The Customer nominates the domicilium citandi et executandi the physical address reflected on the face of the invoice for service upon it of all notices and processes in connection with any claim arising in terms thereof. Such notice may be given by prepaid registered mail or hand delivered to the Customer’s domicilium or by any reasonably accepted electronic means such as but not limited to email, SMS text messages or Smartphone related text messages.

15. COMMUNICATIONS AND PRIVACY

15.1 The Company, where at all possible, will endeavour to keep record of all verbal communications and/or written agreements, done by any means electronically or on paper regarding cost estimations and quotations between The Company and the Customer and/or any third parties contracted by The Company or the Customer, involving any work or service to be done on the Customer’s goods at The Company’s premises.

15.2 The Customer and/or third parties contracted to do work on Customer’s agree that The Company can keep records of such communications for a period deemed reasonably necessary at the sole discretion of The Company.

15.3 The company shall not disclose any such communications to the public or any third parties unless those are specifically ordered by a court order of the Magistrate’s Court.

16. GENERAL

16.1 No addition to, variation or agreed cancellation of this agreement shall be of any force or effect unless it is recorded in writing and signed by a director of the company. No salesperson, representative or agent has any authority to make any representations, other than those contained herein, on behalf of The Company.

16.2 If any of the terms and conditions herein contained shall be invalid, the same shall not invalidate the remainder of the Contract.

16.3 No indulgence, extension of time, relaxation or latitude which The Company may permit at any time in regard to carrying out of any of the Customer’s obligations shall prejudice The Company in any manner or is to be construed as a waiver by The Company of any of its rights in terms of this Agreement.

16.4 The Agreement and its representation shall be determined in all respects in accordance with the laws of the Republic of South Africa. Unless the context indicates the contrary intention, an expression which denotes any gender includes the other genders, a natural person includes the artificial person and vice versa, and the singular includes the plural, and vice versa. Clause headings are for convenience only and shall not be used in the interpretation hereof.

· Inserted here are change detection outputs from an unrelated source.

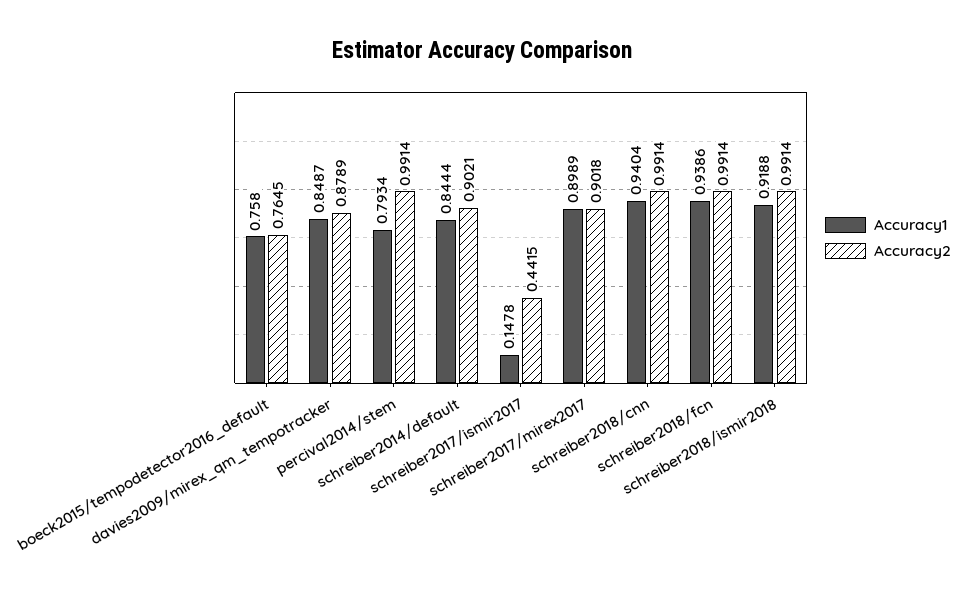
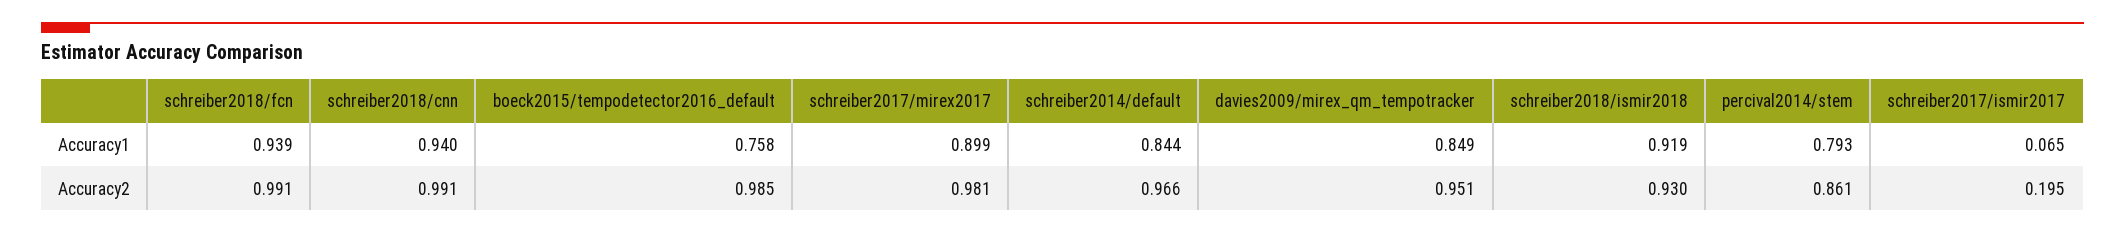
Accuracy2, boeck2015/tempodetector2016_default: 0.7645 -> 0.985
Accuracy2, davies2009/mirex_qm_tempotracker: 0.8789 -> 0.951
Accuracy2, percival2014/stem: 0.9914 -> 0.861
Accuracy2, schreiber2014/default: 0.9021 -> 0.966
Accuracy1, schreiber2017/ismir2017: 0.1478 -> 0.065
Accuracy2, schreiber2017/ismir2017: 0.4415 -> 0.195
Accuracy2, schreiber2017/mirex2017: 0.9018 -> 0.981
Accuracy2, schreiber2018/ismir2018: 0.9914 -> 0.93

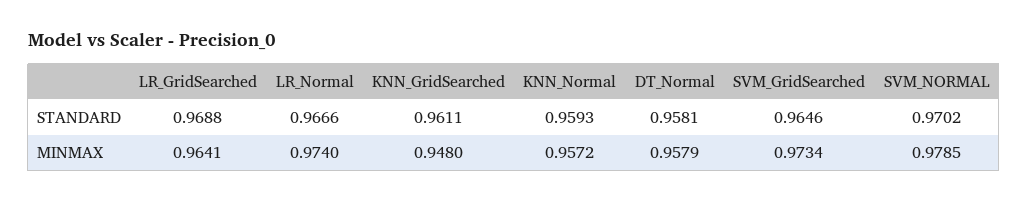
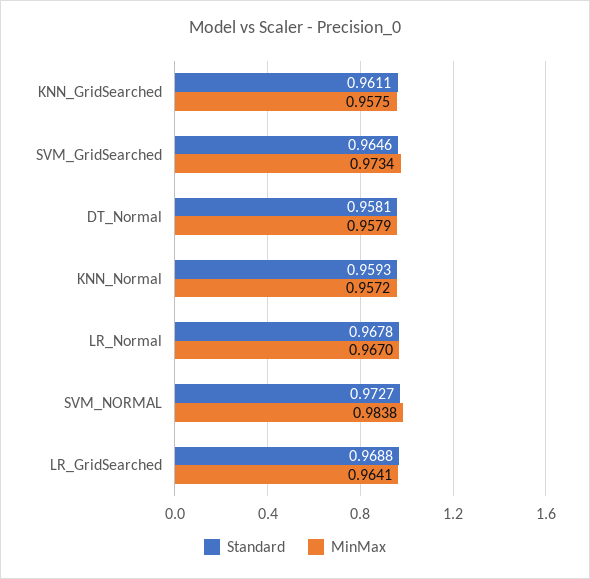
STANDARD, LR_Normal: 0.9666 -> 0.9678
STANDARD, SVM_NORMAL: 0.9702 -> 0.9727
MINMAX, LR_Normal: 0.974 -> 0.967
MINMAX, KNN_GridSearched: 0.948 -> 0.9575
MINMAX, SVM_NORMAL: 0.9785 -> 0.9838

16.5 In the event of The Company referring any dispute between it and the Customer, or any amount due for payment by the Customer to its attorneys, the Customer shall be liable to pay all costs, charges and expenses incurred on the scale as between attorney and one’s own client and
such costs shall extent to and include collection commission and tracing fees. In addition, the Customer shall be liable to pay The Company valuation, appraiser fees and transport costs as may lawfully charge to The Company and indemnifies The Company against such charges. The Company in its sole and absolute discretion may appropriate any payment made by the Customer firstly so such cause of indebtedness as may be owed by the Customer to The Company and thereafter to the amount due in respect of the contract price.

16.6 The Customer acknowledges that The Company is entitled at its sole discretion and without the Customer’s or any third party’s prior written consent from time to time and as it deems necessary to amend or change the Terms and Conditions of this Contract. The Company shall post any amendments or changes to this Contract for public access on its official website: www.airshockcentre.co.za

16.7 The Customer acknowledges that The Company is entitled, without the Customer’s prior consent, to cede and assign all or any of its rights, title and interest in and to this Contract to any other company and/or third party whatsoever.